- _REQUIREMENT_
The word "Brasil" may appear in some lines of the data; copy every such line.

- _INFORMATION GIVEN_
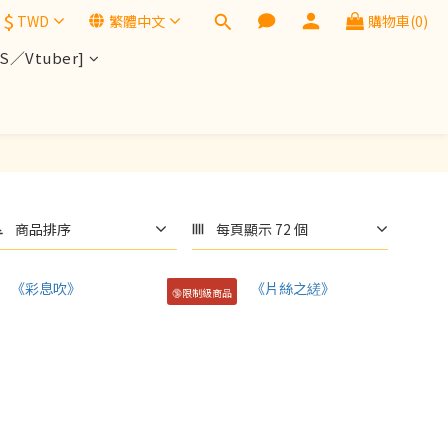
$
TWD
繁體中文
購物車(0)
／Vtuber]
商品排序
每頁顯示 72 個
🔞限制級商品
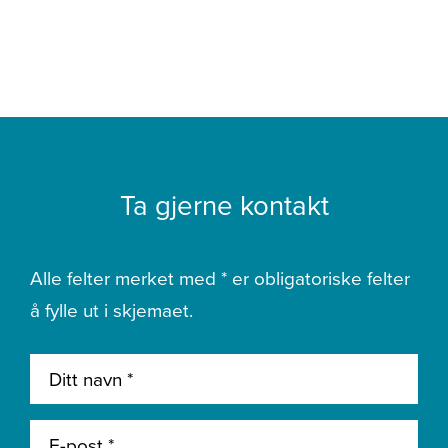
Ta gjerne kontakt
Alle felter merket med * er obligatoriske felter
å fylle ut i skjemaet.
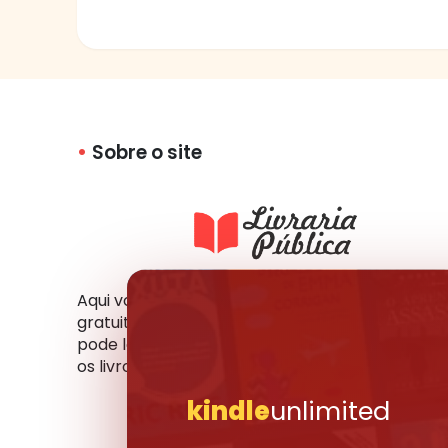
Sobre o site
Aqui você tem acesso a milhares de livros
gratuitos em vários formatos e idiomas. Você
pode ler online, fazer o download ou compartil
os livros que mais gosta com seus amigos.
kindle
unlimited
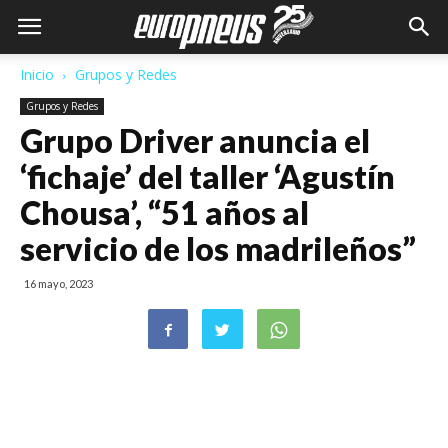
Inicio
Grupos y Redes
Grupos y Redes
Grupo Driver anuncia el
‘fichaje’ del taller ‘Agustín
Chousa’, “51 años al
servicio de los madrileños”
16 mayo, 2023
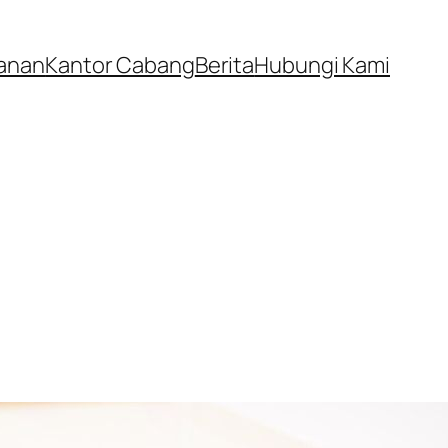
anan
Kantor Cabang
Berita
Hubungi Kami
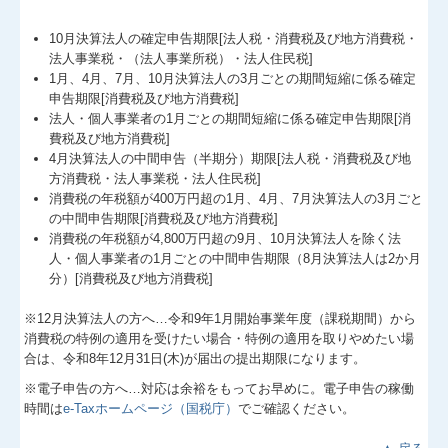
10月決算法人の確定申告期限[法人税・消費税及び地方消費税・
法人事業税・（法人事業所税）・法人住民税]
1月、4月、7月、10月決算法人の3月ごとの期間短縮に係る確定
申告期限[消費税及び地方消費税]
法人・個人事業者の1月ごとの期間短縮に係る確定申告期限[消
費税及び地方消費税]
4月決算法人の中間申告（半期分）期限[法人税・消費税及び地
方消費税・法人事業税・法人住民税]
消費税の年税額が400万円超の1月、4月、7月決算法人の3月ごと
の中間申告期限[消費税及び地方消費税]
消費税の年税額が4,800万円超の9月、10月決算法人を除く法
人・個人事業者の1月ごとの中間申告期限（8月決算法人は2か月
分）[消費税及び地方消費税]
※12月決算法人の方へ…令和9年
1
月開始事業年度（課税期間）から
消費税の特例の適用を受けたい場合・特例の適用を取りやめたい場
合は、令和8年12月31日(木)が届出の提出期限になります。
※電子申告の方へ…対応は余裕をもってお早めに。電子申告の稼働
時間は
e-Taxホームページ（国税庁）
でご確認ください。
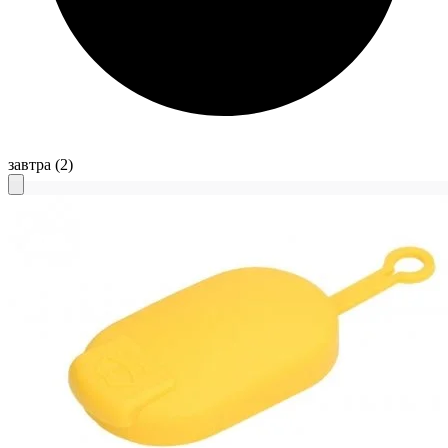
завтра
(2)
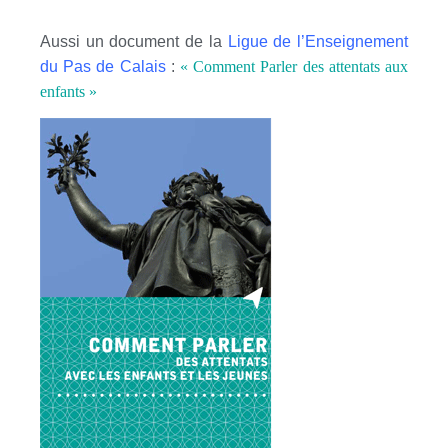
Aussi un document de la
Ligue de l’Enseignement
du Pas de Calais
:
« Comment Parler des attentats aux
enfants »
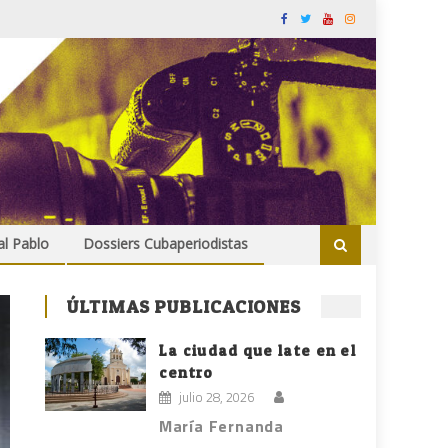
al Pablo
Dossiers Cubaperiodistas
ÚLTIMAS PUBLICACIONES
La ciudad que late en el
centro
julio 28, 2026
María Fernanda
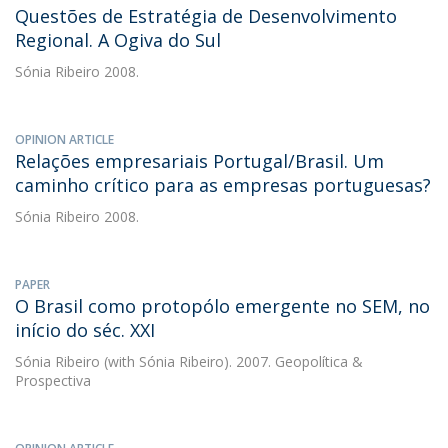
Questões de Estratégia de Desenvolvimento
Regional. A Ogiva do Sul
Sónia Ribeiro
2008.
OPINION ARTICLE
Relações empresariais Portugal/Brasil. Um
caminho crítico para as empresas portuguesas?
Sónia Ribeiro
2008.
PAPER
O Brasil como protopólo emergente no SEM, no
início do séc. XXI
Sónia Ribeiro
(with Sónia Ribeiro). 2007. Geopolítica &
Prospectiva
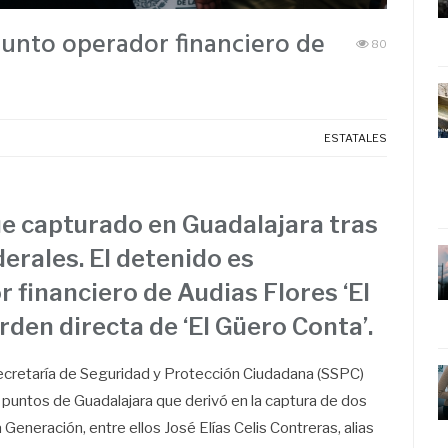
esunto operador financiero de
80
ESTATALES
 fue capturado en Guadalajara tras
erales. El detenido es
 financiero de Audias Flores ‘El
rden directa de ‘El Güero Conta’.
 Secretaría de Seguridad y Protección Ciudadana (SSPC)
s puntos de Guadalajara que derivó en la captura de dos
Generación, entre ellos José Elías Celis Contreras, alias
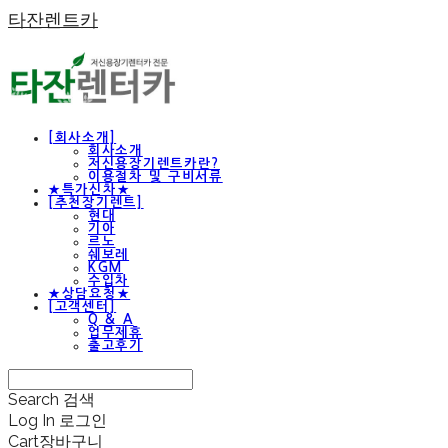
타잔렌트카
[회사소개]
회사소개
저신용장기렌트카란?
이용절차 및 구비서류
★특가신차★
[추천장기렌트]
현대
기아
르노
쉐보레
KGM
수입차
★상담요청★
[고객센터]
Q & A
업무제휴
출고후기
Search
검색
Log In
로그인
Cart
장바구니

- _OUTPUT BELOW_
Relações empresariais Portugal/Brasil. Um
O Brasil como protopólo emergente no SEM, no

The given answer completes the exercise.